▶ **Requirement**
Could you continue the passage on testing computer monitors, picking up after its final sentence?

▶ **Selected excerpt**

______

WARNING: No monitor is perfect. Running these tests on your monitor or one you are considering may make you aware of deficiencies you never realized were even possible. You may never be happy with any monitor for the rest of your life!
Note: the intent of these tests is **not** to evaluate or calibrate a monitor for photometric accuracy. Rather they are for functional testing of the monitor's performance.
Obviously, the ideal situation is to be able to perform these sorts of tests before purchase. With a small customer oriented store, this may be possible. However, the best that can be done when ordering by mail is to examine a similar model in a store for gross characteristics and then do a thorough test when your monitor arrives.
As with every piece of machinery built in mass production, monitors have performance specifications which define tolerances on performance, as well as operational limits. This has always been the case for monitors, and, in fact, front of screen performance specifications have not changed appreciably over the last ten years. Other items, such as for video & scan rate capabilities have changed, but those items do not appreciably affect the front of screen issues which most users find disappointing.

______

▶ **Supplied information**
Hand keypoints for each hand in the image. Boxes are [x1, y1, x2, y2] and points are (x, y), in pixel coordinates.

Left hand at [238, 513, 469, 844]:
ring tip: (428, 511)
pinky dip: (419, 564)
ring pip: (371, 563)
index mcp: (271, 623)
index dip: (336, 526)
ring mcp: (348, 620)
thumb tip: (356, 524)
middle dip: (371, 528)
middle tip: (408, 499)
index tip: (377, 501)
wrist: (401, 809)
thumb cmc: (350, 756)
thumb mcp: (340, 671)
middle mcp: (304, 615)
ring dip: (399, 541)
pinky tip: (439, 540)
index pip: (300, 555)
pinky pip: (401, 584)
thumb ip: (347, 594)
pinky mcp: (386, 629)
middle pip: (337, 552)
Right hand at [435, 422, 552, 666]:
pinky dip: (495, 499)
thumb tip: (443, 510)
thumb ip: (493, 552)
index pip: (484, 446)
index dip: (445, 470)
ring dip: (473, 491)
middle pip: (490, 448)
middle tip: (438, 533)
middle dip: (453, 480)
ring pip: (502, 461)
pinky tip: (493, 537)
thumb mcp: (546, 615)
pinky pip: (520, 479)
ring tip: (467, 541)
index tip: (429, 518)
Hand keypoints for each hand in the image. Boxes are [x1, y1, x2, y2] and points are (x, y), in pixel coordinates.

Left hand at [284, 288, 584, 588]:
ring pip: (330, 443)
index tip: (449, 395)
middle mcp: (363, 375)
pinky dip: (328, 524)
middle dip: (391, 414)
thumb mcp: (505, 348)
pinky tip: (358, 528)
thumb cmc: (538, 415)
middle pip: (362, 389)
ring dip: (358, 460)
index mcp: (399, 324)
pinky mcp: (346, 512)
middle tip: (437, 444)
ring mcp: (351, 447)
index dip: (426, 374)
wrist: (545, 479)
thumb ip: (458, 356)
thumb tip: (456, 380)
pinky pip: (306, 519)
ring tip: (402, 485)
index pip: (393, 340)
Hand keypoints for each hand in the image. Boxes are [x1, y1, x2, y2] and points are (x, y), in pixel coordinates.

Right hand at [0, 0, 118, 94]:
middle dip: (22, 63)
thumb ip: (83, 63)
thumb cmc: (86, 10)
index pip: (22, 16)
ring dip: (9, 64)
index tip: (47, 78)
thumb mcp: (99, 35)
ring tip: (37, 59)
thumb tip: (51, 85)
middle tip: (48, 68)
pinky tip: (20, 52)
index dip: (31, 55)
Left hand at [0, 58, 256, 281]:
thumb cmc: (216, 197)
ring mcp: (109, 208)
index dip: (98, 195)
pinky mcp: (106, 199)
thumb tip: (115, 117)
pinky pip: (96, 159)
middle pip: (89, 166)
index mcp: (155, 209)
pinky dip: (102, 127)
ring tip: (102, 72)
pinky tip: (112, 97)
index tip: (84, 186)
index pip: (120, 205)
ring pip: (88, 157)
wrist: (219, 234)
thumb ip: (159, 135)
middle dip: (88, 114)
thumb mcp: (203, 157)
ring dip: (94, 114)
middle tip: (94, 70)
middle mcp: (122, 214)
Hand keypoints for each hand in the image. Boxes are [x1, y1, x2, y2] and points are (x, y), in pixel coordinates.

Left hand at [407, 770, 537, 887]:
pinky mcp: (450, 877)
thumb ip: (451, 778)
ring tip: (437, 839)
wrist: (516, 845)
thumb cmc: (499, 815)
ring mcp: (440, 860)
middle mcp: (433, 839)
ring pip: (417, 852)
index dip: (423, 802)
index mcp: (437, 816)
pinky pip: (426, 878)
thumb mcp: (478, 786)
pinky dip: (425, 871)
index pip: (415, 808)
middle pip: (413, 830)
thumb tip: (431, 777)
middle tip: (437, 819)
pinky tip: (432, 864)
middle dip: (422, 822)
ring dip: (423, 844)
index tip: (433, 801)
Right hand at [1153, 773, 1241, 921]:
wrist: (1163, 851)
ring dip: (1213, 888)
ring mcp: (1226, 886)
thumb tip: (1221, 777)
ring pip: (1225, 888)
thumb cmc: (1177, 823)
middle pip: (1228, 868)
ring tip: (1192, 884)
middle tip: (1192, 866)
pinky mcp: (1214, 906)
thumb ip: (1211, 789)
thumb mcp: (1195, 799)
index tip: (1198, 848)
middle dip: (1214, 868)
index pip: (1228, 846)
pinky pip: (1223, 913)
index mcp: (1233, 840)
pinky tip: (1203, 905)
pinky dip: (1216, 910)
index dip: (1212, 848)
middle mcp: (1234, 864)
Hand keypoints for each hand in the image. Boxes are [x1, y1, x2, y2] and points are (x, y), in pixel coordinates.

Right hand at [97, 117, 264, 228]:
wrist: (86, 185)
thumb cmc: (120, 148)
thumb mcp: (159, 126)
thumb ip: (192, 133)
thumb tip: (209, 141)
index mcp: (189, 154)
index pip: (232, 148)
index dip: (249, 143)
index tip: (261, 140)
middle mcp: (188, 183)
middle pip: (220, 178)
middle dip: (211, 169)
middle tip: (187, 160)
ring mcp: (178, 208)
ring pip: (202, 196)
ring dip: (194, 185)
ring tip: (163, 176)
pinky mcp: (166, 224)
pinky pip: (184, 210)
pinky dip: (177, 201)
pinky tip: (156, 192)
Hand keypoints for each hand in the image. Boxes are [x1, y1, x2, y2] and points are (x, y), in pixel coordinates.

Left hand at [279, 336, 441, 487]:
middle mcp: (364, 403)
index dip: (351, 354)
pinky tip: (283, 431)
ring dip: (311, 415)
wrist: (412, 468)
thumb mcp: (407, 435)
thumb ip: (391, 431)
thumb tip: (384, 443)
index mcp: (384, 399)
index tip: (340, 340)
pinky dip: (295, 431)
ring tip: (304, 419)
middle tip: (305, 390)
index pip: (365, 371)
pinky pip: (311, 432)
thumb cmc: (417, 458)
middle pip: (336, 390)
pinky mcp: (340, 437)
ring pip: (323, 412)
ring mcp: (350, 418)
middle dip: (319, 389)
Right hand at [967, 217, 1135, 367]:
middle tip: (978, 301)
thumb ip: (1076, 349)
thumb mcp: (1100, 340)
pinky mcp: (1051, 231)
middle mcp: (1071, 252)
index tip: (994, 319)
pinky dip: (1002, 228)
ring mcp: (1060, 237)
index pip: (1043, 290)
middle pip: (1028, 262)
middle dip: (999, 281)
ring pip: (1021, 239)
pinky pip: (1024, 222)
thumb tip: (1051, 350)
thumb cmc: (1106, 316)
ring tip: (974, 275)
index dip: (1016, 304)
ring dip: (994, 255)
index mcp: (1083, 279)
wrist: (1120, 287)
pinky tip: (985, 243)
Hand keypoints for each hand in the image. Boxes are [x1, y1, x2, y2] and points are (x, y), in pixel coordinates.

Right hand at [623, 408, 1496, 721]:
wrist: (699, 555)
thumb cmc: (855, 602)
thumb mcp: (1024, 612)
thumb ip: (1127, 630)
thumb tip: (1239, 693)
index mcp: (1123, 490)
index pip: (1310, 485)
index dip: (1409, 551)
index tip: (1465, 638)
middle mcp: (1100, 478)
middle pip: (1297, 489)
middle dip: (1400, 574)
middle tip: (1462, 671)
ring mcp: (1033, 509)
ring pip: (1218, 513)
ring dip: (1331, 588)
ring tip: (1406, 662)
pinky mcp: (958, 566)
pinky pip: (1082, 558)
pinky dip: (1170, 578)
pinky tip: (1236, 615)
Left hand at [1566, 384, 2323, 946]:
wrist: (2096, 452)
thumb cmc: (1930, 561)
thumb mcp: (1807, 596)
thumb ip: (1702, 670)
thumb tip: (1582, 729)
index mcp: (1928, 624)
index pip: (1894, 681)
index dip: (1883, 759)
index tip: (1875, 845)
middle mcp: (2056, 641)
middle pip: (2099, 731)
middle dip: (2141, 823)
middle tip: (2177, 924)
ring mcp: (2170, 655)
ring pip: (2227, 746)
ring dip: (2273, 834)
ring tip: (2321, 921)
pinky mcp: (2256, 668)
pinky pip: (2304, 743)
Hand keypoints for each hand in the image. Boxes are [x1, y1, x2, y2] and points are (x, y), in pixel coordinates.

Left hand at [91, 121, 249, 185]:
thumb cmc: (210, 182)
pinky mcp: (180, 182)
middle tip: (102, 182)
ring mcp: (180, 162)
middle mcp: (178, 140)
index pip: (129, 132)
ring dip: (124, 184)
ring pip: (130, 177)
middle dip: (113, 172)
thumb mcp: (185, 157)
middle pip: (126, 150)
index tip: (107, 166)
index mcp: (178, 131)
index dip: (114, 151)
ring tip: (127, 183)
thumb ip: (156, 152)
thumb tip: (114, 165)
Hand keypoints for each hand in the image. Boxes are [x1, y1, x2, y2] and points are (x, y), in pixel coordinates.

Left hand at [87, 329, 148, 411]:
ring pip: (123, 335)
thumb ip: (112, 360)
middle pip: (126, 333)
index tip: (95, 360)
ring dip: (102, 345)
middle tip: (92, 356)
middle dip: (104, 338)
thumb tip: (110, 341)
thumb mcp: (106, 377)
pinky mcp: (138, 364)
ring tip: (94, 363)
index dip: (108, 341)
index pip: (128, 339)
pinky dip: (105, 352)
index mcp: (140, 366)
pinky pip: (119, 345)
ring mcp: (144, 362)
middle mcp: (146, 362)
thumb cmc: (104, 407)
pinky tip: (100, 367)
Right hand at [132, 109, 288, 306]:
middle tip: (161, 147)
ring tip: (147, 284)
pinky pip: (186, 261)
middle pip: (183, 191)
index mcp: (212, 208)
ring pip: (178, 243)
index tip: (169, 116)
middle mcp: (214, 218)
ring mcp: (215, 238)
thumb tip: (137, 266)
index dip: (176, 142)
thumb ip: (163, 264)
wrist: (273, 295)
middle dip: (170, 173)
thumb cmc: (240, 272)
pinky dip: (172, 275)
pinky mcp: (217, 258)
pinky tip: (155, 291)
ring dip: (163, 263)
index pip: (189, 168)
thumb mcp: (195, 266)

______

▶ **Your response**
Most users never see the detailed specifications which the manufacturer works to, but may see a sub-set intended to "feature" the product's strong and/or competitive points. There are some variables which may be compensated for with more sophisticated circuits, but that usually results in higher product cost (*not* necessarily sales price; see below). There are other variables which are subject to normal state of the art production tolerances, and because of this, some units will actually come off the line looking better than others, even though they all meet spec.
For an example, misconvergence is a variable subject to production tolerances, and practically all monitors have similar spec's, even though most people would not like to settle for a unit which is at the limit of the spec. The typical spec. is 0.3 mm in the area within a circle equal to the height of the image, and 0.4 mm outside that area. That is actually more than the theoretical pixel size on a 14" monitor, and hardly anyone will want to use a display with that performance. However, the spec. allows such variations to exist.
An example of a feature which can be affected by additional circuit sophistication is Geometry, or line straightness - each manufacturer has specifications to meet, but here some units may allow as much as 6 mm of non-straightness, where other units may have the ability of being adjusted to a straightness of less than 1mm.
So, what the user runs into are variations of two kinds:
Furthermore, digital scan converters need to be built into autoscan (SVGA type) flat screen monitors since they are basically fixed format devices. These are needed to accommodate the multiple scan rates and resolutions produced by PC based video cards when used with DOS/Windows or any situation where the resolution does not match the native resolution (number of pixels and lines) of the physical display device. Problems can arise from less than optimal resampling or inadequate conversion speed where motion is involved. These include: reduced sharpness, Moire, flicker or limited frame rate of changing/moving images, stability, and more.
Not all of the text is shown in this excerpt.